In vielen Bereichen steht uns ein großer Strukturwandel bevor. Wir müssen Kohleregionen eine neue Perspektive anbieten. Die Kommission Wachstum, Strukturwandel, Beschäftigung arbeitet intensiv an dieser Frage und wird demnächst ihre Ergebnisse vorstellen. Unsere Automobilbranche steht vor großen Umwälzungen. Wir nehmen deshalb die Schaffung einer deutschen und europäischen Batteriezellenproduktion in den industriepolitischen Fokus. Und auch die Digitalisierung erfordert wichtige Weichenstellungen. Wir müssen schauen, dass wir bei wichtigen Schlüsseltechnologien den Anschluss nicht verlieren, sei es beim Thema Künstliche Intelligenz oder beim autonomen Fahren.

Dabei brauchen wir auch den Mut, Neues auszuprobieren. Deshalb wollen wir eine zeitgemäße, stärker datengetriebene und adaptive Regulierung voranbringen: Mit unserer Reallabore-Strategie schaffen wir Experimentierräume für innovative Produkte und Dienstleistungen, damit kluge Ideen in Deutschland getestet und umgesetzt werden, und Schlussfolgerungen für den notwendigen Regulierungsrahmen gezogen werden können.
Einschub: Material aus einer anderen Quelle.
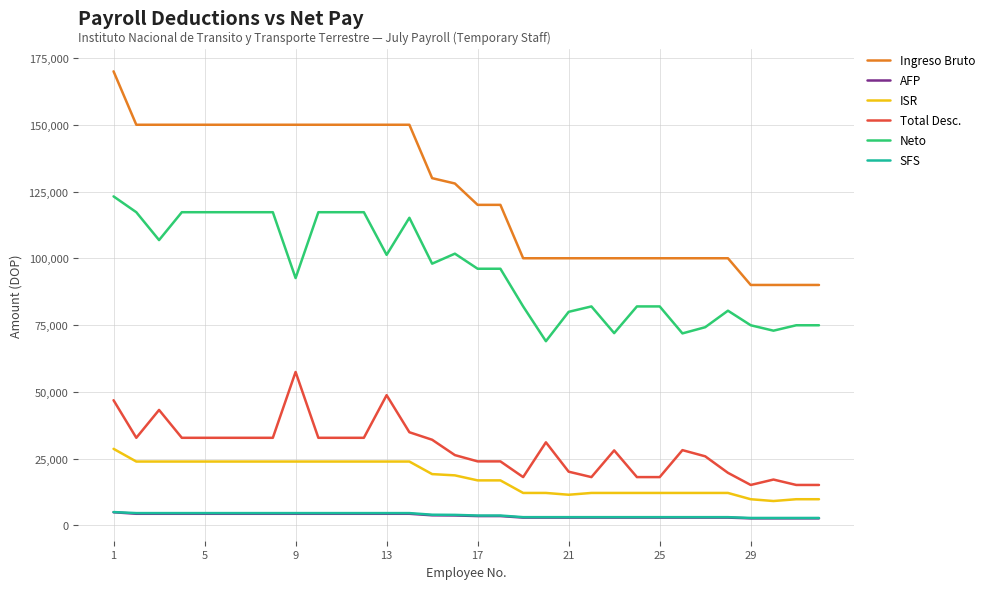

What are all the series names shown in the legend?

Ingreso Bruto, AFP, ISR, Total Desc., Neto, SFS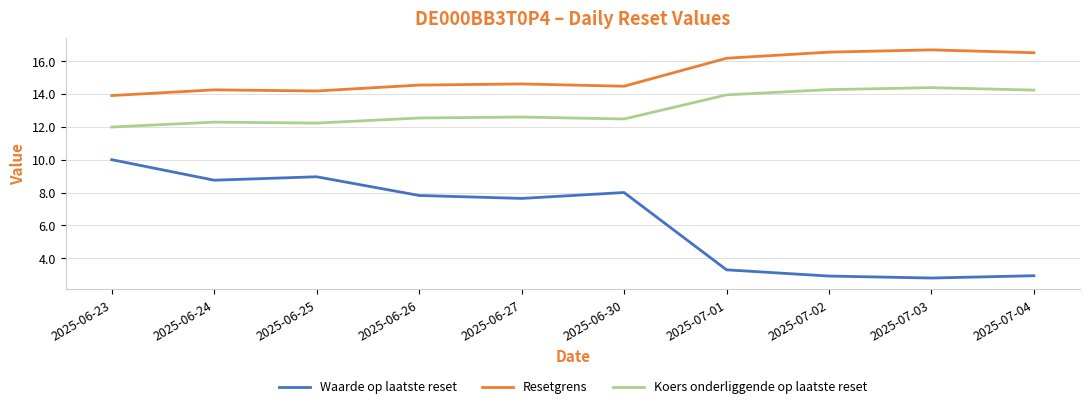

True or false: Koers onderliggende op laatste reset and Waarde op laatste reset cross at least once.

False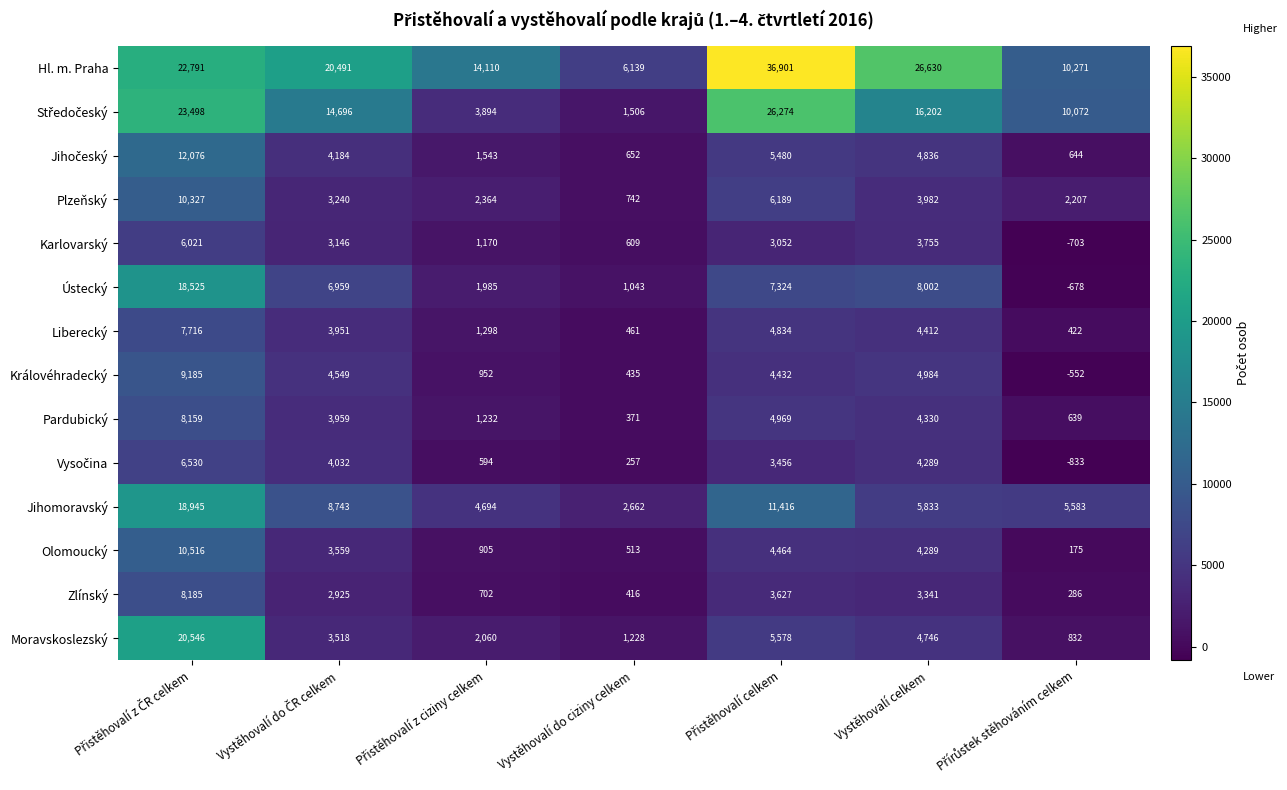

At how many categories does at least one series exceed 21540?

3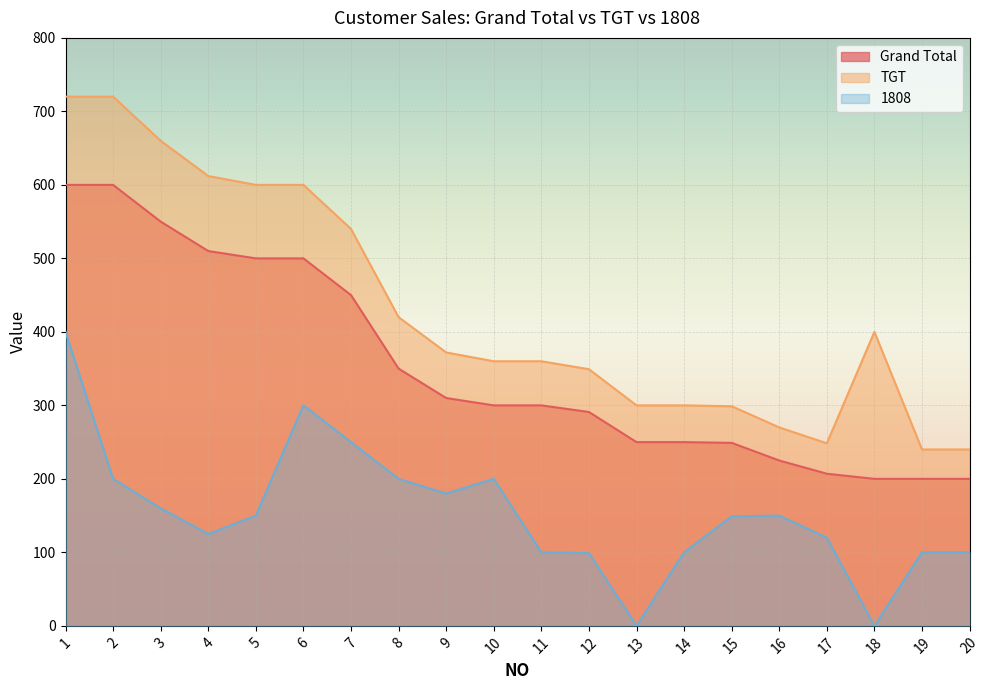

What is the difference between the highest and lowest values at 12?

250.2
Die Unternehmen und die Hochschulen in Deutschland sprudeln vor Ideen und drängen mit neuen Geschäftsmodellen und Technologien auf den Markt. Diese Innovationskraft müssen wir mit vollem Einsatz unterstützen, denn sie ist und bleibt die Grundlage für Wachstum und Wohlstand in unserem Land. Im vorliegenden Monatsbericht finden Sie mehr über unsere Reallabore-Strategie.

Außerdem stellen wir Ihnen in dieser Ausgabe ausführlich die Strategie Künstliche Intelligenz (KI) der Bundesregierung vor. Wie kann es uns gelingen, dass „Artificial Intelligence Made in Germany“ zum internationalen Gütesiegel für deutsche KI-Lösungen wird? Wir müssen mehr Geld in die Erforschung dieser Schlüsseltechnologie stecken und den Wissenstransfer in die Wirtschaft stärken. Gleichzeitig brauchen wir dafür die notwendigen Fachkräfte. Die Bundesregierung wird bis 2025 drei Milliarden Euro in den Bereich Künstliche Intelligenz investieren.

Künstliche Intelligenz und Digitalisierung bringen neue Anforderungen an den Datenschutz mit sich. In einem Beitrag zur vieldiskutierten Datenschutz-Grundverordnung (DSGVO) berichten wir über erste praktische Erfahrungen mit der neuen Rechtslage.

Wir stellen außerdem den Weltpostverein vor, der seit über 140 Jahren den internationalen Postverkehr regelt. Die zunehmende Bedeutung des E-Commerce stellt den Verein vor neue Herausforderungen.

Und, last but not least, zeigen wir in dieser Ausgabe, welche wichtige Rolle ausländische Projekte im Rahmen der Exportinitiative Energie haben, um deutsche Energiewende-Lösungen im Ausland zu vermarkten.

Liebe Leserinnen und Leser, ich wünsche Ihnen und Ihren Familien ein gesundes und erfolgreiches neues Jahr und wie immer eine aufschlussreiche und interessante Lektüre dieser Ausgabe der Schlaglichter der Wirtschaftspolitik!